The Kind of Evaluation that Matters

Linda Rief said it best ...

"Through their portfolios of writing and reading, I know all my students. They ... are articulate learners because they continually practice discussing what they know and how they know it: by sharing with me, their peers, the community, and other grade levels.

Learning to make meaning in writing and reading is not objective, as our evaluation systems would seem to indicate. We must become more flexible in our assessment of students' work. When kids are given choices in what they read and what they write, and time to think about what they are doing, their writing and reading get better. When we trust them to set goals and to evaluate their learning in progress, we will begin to realize that they know much more than we allow them to tell us through our set curriculums, our standardized tests, our writing samples."

(Source: D. H. Graves, and Sunstein, B. S. (Eds.), Portfolio Portraits.)

It is not easy to move away from set curriculums and standardized tests because it means (to some extent) relinquishing control. Relinquishing control is not something that teachers are very comfortable with. When I first mentioned to my friends and colleagues that my students were blogging about (or, rather, working as a community of learners) and investigating human rights, World War II, and some literary texts, the response often was:

"So, what texts are you going to cover with them?"

My response, every single time, was: "I don't know. We'll begin and see where it takes us, I'll see where it takes them."
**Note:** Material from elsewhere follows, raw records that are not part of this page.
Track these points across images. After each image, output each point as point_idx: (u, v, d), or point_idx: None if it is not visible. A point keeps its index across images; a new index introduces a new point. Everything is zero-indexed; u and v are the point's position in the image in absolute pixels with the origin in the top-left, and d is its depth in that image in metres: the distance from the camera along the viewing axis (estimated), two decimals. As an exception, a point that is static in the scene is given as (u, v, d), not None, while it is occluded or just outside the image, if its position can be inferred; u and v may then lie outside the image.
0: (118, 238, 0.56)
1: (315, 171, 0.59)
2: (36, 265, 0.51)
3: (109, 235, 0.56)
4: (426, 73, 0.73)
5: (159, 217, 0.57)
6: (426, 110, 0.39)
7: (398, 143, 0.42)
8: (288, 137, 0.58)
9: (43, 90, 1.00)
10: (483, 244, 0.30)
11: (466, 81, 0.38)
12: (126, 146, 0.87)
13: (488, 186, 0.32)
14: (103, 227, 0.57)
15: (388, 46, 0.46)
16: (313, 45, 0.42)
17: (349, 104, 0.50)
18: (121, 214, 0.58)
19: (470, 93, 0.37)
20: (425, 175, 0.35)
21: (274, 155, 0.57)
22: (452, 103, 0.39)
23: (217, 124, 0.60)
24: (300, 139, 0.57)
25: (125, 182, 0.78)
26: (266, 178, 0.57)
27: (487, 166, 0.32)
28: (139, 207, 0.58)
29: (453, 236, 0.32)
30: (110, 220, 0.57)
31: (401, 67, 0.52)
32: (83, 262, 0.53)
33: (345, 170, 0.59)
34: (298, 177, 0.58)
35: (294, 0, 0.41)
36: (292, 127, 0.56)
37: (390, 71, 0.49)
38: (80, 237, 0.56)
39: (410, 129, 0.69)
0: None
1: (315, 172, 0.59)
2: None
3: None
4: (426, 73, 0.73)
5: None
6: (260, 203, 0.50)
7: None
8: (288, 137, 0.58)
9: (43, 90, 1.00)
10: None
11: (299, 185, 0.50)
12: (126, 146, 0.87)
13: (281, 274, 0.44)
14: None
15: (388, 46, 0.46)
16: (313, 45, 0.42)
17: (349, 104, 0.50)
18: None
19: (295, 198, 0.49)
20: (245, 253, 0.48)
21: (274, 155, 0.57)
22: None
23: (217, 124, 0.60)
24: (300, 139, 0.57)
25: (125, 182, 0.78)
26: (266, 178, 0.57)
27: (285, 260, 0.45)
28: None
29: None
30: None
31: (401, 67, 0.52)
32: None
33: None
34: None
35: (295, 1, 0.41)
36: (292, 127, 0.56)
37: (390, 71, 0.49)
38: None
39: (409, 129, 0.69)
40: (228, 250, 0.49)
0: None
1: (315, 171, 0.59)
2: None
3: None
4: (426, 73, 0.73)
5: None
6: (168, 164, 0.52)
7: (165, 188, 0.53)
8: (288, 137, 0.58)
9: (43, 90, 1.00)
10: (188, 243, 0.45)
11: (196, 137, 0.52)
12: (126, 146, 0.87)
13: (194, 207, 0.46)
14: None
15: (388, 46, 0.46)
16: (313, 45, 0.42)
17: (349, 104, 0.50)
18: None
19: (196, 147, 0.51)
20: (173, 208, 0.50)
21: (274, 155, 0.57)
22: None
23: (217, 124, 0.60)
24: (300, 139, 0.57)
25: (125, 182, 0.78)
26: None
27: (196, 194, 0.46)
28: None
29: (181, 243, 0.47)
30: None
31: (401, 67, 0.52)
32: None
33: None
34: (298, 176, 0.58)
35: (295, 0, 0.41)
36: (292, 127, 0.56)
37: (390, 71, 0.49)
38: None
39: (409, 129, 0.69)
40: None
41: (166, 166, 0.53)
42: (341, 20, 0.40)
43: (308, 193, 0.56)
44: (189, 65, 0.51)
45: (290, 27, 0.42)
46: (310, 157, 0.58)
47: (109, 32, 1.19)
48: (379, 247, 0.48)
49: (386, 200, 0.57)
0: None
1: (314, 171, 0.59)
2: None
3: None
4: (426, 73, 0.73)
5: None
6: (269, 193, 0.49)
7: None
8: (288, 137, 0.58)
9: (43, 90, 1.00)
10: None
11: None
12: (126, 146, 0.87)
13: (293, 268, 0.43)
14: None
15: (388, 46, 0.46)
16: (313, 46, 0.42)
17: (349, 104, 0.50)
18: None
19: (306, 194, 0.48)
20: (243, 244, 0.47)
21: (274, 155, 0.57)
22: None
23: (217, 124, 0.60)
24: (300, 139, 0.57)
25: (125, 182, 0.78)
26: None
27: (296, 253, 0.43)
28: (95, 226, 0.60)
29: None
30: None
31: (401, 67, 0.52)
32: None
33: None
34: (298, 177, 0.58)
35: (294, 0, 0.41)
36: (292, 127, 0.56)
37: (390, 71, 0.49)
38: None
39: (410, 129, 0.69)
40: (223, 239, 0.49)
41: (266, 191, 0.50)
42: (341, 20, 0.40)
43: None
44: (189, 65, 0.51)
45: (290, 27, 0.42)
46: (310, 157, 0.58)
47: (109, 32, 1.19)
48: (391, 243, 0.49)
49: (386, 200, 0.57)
It took them into the kind of community where writing and exchanging ideas was "cool," where the journey itself - the act of writing - was more meaningful than the final product. It took them on a journey and helped them acquire and strengthen their voices. Suddenly, they became more interested in engaging in discussions than in getting a mark.

This approach taught me a lot about relinquishing control. I started perceiving my students as writers and gave them time to look for ideas that they found interesting and wanted to discuss and share. And that's why Linda Rief's words are so meaningful to me. A community of writers and learners where students discuss and share their work is a very effective tool. It's an effective tool precisely because it doesn't seem like a tool, it does not feel like a teaching strategy - not to the teacher and certainly not to the kids. I quickly realized that, to them, the best kind of evaluation was in the form of discussions with peers or comments written by others about their work.

Course content (something I commented on before) was created primarily by my students. This shift had a profound effect on me as a teacher and on my classroom. My time in class was spent talking to individual writers or sitting down among my students to write in my own blog or read and comment on their work. I found myself operating on what Marie Jasinski calls the "edge of chaos." I found myself, to use Marie's words again, "facilitating the unpredictable."